Lundi 30 août 2021
« Debout-Payé » de Gauz
Tu peux pas rater Gauz quand tu le croises. Déjà, il est noir. Et communiste. Et éloquent. Un tantinet grande gueule. Et brillant. Et un vrai styliste. J’ai eu la chance de partager un festival avec lui à Querbes et je ne suis pas près d’oublier. Alors, comme toujours, je lis.
Debout-Payé.
C’est le roman qui l’a fait connaître, roman qui n’a pas pris une ride et publié en 2014. Debout-payé c’est le nom donné à un métier essentiellement occupé par des Noirs à Paris : vigile. Métier que Gauz a effectué pendant 6 mois. Le gars était parti pour faire des études supérieures en biochimie mais égaré pour égaré il a fini dans l’écriture et la photo ; il fait aussi des documentaires.
Debout-Payé.
C’est l’écriture des brèves d’un vigile, brèves malicieuses, brillantes, des croquis du réel observé, c’est aussi le récit (magnifique) de l’arrivée d’Ossiri et Kassoum depuis la Côte d’Ivoire, la course aux petits boulots pour payer des logements miteux. C’est le récit de la gabegie folle des gouvernements, le récit du rêve de ces étudiants ou même professeurs installés en Afrique qui rêvent d’Europe.

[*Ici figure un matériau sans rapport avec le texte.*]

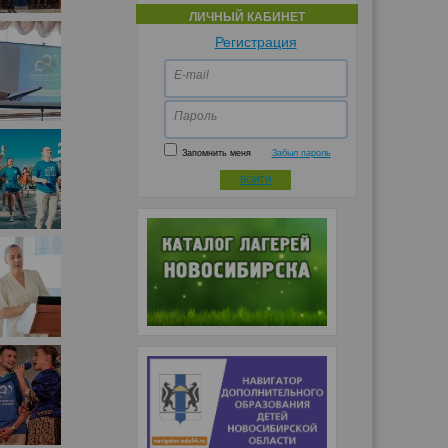
ЛИЧНЫЙ КАБИНЕТ
Регистрация
E-mail
Пароль
Запомнить меня
Забыл пароль
ВОЙТИ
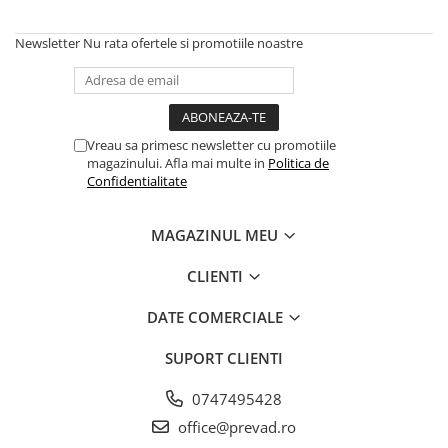
Newsletter
Nu rata ofertele si promotiile noastre
Vreau sa primesc newsletter cu promotiile
magazinului. Afla mai multe in
Politica de
Confidentialitate
MAGAZINUL MEU
CLIENTI
DATE COMERCIALE
SUPORT CLIENTI
0747495428
office@prevad.ro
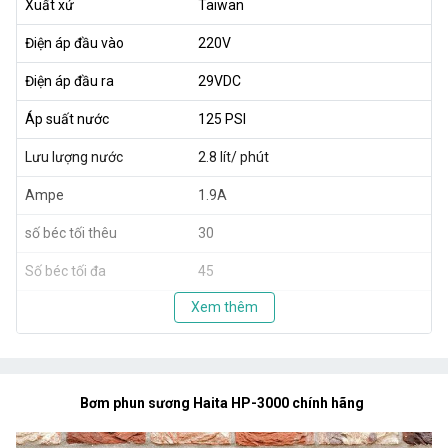
Xuất xứ
Taiwan
Điện áp đầu vào
220V
Điện áp đầu ra
29VDC
Áp suất nước
125 PSI
Lưu lượng nước
2.8 lít/ phút
Ampe
1.9A
số béc tối thêu
30
Số béc tối đa
45
Xem thêm
Bơm phun sương Haita HP-3000 chính hãng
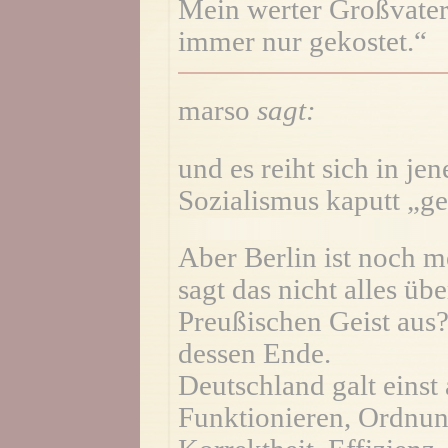
Mein werter Großvater 
immer nur gekostet.“
marso
sagt:
und es reiht sich in jen
Sozialismus kaputt „ge
Aber Berlin ist noch m
sagt das nicht alles ü
Preußischen Geist aus?
dessen Ende.
Deutschland galt eins
Funktionieren, Ordnung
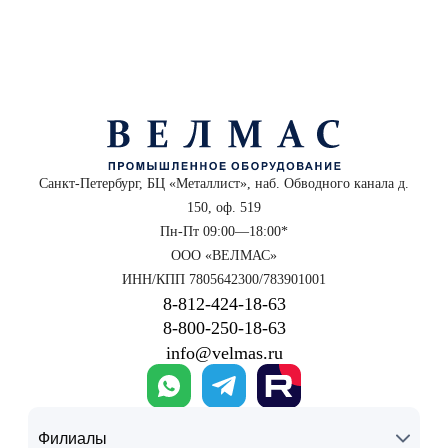
Санкт-Петербург, БЦ «Металлист», наб. Обводного канала д.
150, оф. 519
Пн-Пт 09:00—18:00*
ООО «ВЕЛМАС»
ИНН/КПП 7805642300/783901001
8‑812‑424‑18‑63
8‑800‑250‑18‑63
info@velmas.ru
Филиалы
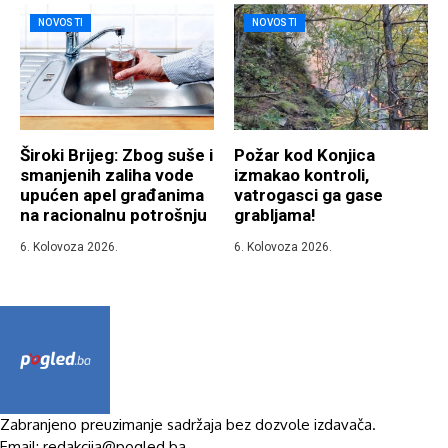
NOVOSTI
NOVOSTI
Široki Brijeg: Zbog suše i
Požar kod Konjica
smanjenih zaliha vode
izmakao kontroli,
upućen apel građanima
vatrogasci ga gase
na racionalnu potrošnju
grabljama!
6. Kolovoza 2026.
6. Kolovoza 2026.
Zabranjeno preuzimanje sadržaja bez dozvole izdavača.
Email: redakcija@pogled.ba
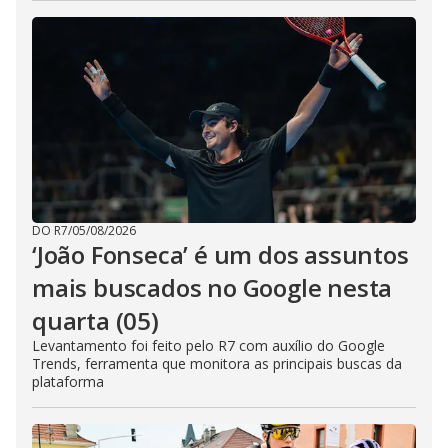
DO R7
/
05/08/2026
‘João Fonseca’ é um dos assuntos
mais buscados no Google nesta
quarta (05)
Levantamento foi feito pelo R7 com auxílio do Google
Trends, ferramenta que monitora as principais buscas da
plataforma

« Les noirs sont costauds, les noirs sont forts, les noirs sont obéissants, les noirs font peur. Impossible de ne pas penser à ce ramassis de clichés du bon sauvage qui sommeillent de façon atavique à la fois dans chacun des blancs chargés du recrutement et dans chacun des noirs venus exploiter ces clichés en sa faveur. (…) La longue file d’hommes noirs qui montent les escaliers ce matin-là est venue chercher un job. Ils seront tous vigiles. Formation minimaliste, aucune expérience exigée, regard volontairement bienveillant sur les situations administratives, devenir vigile est le moyen le plus simple de décrocher un CDI pour les africains de Paris. (…) Ceux qui déjà ont une expérience du métier savent ce qui les attend les prochains jours : rester debout toute la journée dans un magasin, répéter cet ennuyeux exploit de l’ennui, tous les jours, jusqu’à être payé à la fin du mois. Debout-payé.»
Tout est réussi, pas une page à jeter : humour, analyse, description, dialogue ; du talent et du lourd.
QUAND SONNE LE PORTIQUE. Le portique de sécurité sonne quand quelqu’un sort ou entre avec un produit qui n’est pas démagnétisé. Ce n’est qu’une présomption de vol, et dans 90% des cas, le produit a été payé en bonne et due forme. Mais il est impressionnant de voir comme presque tout le monde obéit à l’injonction sonore du portique de sécurité. Presque jamais, personne ne le transgresse. Mais les réactions divergent selon les nationalités ou les cultures. – Le Français regarde dans tous les sens comme pour signifier que quelqu’un d’autre que lui est à l’origine du bruit et qu’il cherche aussi, histoire de collaborer. – Le Japonais s’arrête net et attend que le vigile vienne vers lui. – Le Chinois n’entend pas ou feint de na pas entendre et continue son chemin l’air le plus normal possible. – Le Français d’origine arabe ou africaine crie au complot ou au délit de faciès. – L’Africain se pointe le doigt sur la poitrine comme pour demander confirmation. – L’Américain fonce directement vers le vigile, sourire aux lèvres et sac entrouvert. – L’Allemand fait un pas en arrière pour tester et vérifier le système. – L’Arabe du Golfe prend un air le plus hautain possible en s’arrêtant. – Le Brésilien lève les mains en l’air. – Un jour, un homme s’est carrément évanoui. Il n’a pas pu donner sa nationalité.
Ce qui m’a le plus émue, ce sont ces cheminements intérieurs qui composent avec le désespoir, ces rêves à la petite semaine dignes des plus grandes utopies. On a les rêves qu’on peut. C’est juste, tellement juste.
C’est exactement ce que j’aime vivre en littérature, une expérience de vie, pas seulement une histoire, pas seulement la virtuosité mais ce truc, ce machin qui t’augmente et rallonge ta vie de mortel de moments de bonheur à être ; Gauz fait ça dans Debout-payé.